Revise the entries from the start through the line that contains "common name: March pypie", replacing "scientific name" with "binomial name" and leaving everything else unchanged.

:: Record extracts ::

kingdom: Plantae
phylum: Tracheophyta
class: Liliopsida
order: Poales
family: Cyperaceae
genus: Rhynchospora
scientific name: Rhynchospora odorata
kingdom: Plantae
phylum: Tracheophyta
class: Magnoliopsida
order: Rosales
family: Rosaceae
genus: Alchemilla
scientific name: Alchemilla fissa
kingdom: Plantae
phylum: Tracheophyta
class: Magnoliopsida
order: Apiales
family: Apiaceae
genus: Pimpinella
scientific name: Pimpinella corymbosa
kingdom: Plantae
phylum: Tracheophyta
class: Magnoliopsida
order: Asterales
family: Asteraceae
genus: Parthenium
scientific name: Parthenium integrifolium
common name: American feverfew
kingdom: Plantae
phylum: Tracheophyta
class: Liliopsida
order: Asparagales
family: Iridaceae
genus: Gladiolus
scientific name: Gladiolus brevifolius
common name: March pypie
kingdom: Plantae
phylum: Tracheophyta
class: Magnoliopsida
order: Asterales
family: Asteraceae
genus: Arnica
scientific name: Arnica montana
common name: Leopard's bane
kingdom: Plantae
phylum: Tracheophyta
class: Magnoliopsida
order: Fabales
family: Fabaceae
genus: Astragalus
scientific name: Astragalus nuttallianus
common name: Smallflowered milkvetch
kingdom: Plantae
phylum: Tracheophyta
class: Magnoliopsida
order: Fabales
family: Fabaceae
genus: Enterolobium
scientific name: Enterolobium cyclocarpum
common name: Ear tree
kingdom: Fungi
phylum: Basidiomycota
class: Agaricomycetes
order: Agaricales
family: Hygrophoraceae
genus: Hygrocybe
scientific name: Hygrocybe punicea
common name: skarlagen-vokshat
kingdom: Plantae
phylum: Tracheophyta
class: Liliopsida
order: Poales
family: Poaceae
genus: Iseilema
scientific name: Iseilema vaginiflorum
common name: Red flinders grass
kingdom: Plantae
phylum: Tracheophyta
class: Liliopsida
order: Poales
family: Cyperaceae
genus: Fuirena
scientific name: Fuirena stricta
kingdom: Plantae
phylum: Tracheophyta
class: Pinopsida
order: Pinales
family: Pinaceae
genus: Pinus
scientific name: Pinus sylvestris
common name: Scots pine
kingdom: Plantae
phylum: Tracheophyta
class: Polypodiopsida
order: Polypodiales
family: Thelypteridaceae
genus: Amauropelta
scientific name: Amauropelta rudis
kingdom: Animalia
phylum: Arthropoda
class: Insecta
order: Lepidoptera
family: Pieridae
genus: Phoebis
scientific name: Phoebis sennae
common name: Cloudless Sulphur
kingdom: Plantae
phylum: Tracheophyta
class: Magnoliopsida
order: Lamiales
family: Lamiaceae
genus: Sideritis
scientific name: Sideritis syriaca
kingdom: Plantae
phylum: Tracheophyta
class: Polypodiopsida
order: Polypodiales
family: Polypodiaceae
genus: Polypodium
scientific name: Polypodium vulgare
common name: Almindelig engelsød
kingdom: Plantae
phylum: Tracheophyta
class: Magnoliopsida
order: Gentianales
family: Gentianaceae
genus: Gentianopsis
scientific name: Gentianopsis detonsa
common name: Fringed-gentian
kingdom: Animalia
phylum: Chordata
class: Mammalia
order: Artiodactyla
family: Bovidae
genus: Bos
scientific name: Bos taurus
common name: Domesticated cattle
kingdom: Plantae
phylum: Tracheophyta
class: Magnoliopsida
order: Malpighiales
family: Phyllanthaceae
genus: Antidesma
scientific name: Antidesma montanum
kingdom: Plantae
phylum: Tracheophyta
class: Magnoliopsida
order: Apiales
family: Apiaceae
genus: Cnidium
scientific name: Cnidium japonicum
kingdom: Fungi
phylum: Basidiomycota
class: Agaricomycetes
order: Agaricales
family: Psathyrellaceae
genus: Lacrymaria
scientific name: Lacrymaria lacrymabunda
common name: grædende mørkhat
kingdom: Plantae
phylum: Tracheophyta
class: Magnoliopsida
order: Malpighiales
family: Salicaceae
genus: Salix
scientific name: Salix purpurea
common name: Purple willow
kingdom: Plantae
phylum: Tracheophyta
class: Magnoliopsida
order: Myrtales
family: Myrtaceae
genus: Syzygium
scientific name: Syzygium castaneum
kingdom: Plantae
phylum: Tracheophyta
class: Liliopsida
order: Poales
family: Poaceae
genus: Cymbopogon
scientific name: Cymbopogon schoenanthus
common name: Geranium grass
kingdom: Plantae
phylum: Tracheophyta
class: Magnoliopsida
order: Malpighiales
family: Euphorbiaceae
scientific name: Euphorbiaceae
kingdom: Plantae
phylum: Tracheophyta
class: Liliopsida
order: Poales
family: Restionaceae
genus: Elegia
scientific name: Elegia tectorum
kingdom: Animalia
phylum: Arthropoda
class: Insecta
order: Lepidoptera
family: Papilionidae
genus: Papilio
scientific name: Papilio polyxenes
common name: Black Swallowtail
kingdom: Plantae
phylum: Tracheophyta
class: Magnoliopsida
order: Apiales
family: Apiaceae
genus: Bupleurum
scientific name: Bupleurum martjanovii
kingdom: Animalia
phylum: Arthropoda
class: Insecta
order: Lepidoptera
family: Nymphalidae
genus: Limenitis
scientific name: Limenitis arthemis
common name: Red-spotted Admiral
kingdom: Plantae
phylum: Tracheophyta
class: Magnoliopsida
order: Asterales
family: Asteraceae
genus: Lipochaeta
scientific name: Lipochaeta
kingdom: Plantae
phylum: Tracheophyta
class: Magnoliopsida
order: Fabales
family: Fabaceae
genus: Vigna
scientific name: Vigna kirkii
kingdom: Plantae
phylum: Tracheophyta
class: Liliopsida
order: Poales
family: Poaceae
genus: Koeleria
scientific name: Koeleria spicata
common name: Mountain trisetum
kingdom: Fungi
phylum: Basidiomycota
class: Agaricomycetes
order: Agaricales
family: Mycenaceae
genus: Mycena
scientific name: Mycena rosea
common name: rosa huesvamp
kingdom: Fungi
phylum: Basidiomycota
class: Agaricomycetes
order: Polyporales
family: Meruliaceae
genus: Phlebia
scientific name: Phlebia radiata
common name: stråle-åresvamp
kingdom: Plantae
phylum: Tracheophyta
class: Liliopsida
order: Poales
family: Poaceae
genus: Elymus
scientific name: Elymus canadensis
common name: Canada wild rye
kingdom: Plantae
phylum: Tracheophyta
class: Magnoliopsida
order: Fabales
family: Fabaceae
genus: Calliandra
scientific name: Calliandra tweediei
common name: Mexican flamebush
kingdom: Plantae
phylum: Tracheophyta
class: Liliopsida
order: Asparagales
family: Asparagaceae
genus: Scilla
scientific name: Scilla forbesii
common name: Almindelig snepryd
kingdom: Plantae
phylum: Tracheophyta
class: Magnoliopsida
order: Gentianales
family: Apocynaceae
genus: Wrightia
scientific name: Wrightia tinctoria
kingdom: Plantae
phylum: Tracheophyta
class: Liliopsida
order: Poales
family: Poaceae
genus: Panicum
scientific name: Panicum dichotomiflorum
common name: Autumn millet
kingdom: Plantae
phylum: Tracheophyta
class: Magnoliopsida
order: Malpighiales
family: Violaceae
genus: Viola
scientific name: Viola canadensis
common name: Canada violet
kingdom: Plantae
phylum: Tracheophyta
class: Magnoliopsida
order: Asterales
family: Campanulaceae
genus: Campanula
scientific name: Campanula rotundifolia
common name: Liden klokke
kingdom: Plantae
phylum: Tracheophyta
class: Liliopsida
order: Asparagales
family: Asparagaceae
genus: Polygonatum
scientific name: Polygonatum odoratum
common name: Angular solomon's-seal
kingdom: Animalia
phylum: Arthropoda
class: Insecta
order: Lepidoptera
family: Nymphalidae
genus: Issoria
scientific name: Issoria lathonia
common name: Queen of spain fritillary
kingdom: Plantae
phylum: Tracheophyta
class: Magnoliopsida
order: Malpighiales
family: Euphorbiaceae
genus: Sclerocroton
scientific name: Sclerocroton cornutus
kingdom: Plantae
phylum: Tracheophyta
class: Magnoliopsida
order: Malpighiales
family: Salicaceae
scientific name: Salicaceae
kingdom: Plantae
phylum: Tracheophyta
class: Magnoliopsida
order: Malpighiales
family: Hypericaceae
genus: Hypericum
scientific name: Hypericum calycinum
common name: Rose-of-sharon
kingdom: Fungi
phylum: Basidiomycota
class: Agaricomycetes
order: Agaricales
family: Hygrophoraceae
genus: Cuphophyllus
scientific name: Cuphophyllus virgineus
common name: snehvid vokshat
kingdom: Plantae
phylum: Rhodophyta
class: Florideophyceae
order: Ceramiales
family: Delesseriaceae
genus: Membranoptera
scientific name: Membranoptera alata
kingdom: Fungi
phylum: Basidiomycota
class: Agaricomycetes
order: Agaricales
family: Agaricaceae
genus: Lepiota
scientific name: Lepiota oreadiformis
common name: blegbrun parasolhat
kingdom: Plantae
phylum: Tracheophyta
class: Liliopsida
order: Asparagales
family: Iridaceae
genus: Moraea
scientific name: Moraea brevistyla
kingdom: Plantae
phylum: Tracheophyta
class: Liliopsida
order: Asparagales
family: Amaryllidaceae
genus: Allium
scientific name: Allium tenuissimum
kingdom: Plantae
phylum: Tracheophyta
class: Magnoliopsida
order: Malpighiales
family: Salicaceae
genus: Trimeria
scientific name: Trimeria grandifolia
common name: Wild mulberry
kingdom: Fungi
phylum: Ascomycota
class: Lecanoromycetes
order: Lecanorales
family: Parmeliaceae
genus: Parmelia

:::

[Result of this task]
kingdom: Plantae
phylum: Tracheophyta
class: Liliopsida
order: Poales
family: Cyperaceae
genus: Rhynchospora
binomial name: Rhynchospora odorata
kingdom: Plantae
phylum: Tracheophyta
class: Magnoliopsida
order: Rosales
family: Rosaceae
genus: Alchemilla
binomial name: Alchemilla fissa
kingdom: Plantae
phylum: Tracheophyta
class: Magnoliopsida
order: Apiales
family: Apiaceae
genus: Pimpinella
binomial name: Pimpinella corymbosa
kingdom: Plantae
phylum: Tracheophyta
class: Magnoliopsida
order: Asterales
family: Asteraceae
genus: Parthenium
binomial name: Parthenium integrifolium
common name: American feverfew
kingdom: Plantae
phylum: Tracheophyta
class: Liliopsida
order: Asparagales
family: Iridaceae
genus: Gladiolus
binomial name: Gladiolus brevifolius
common name: March pypie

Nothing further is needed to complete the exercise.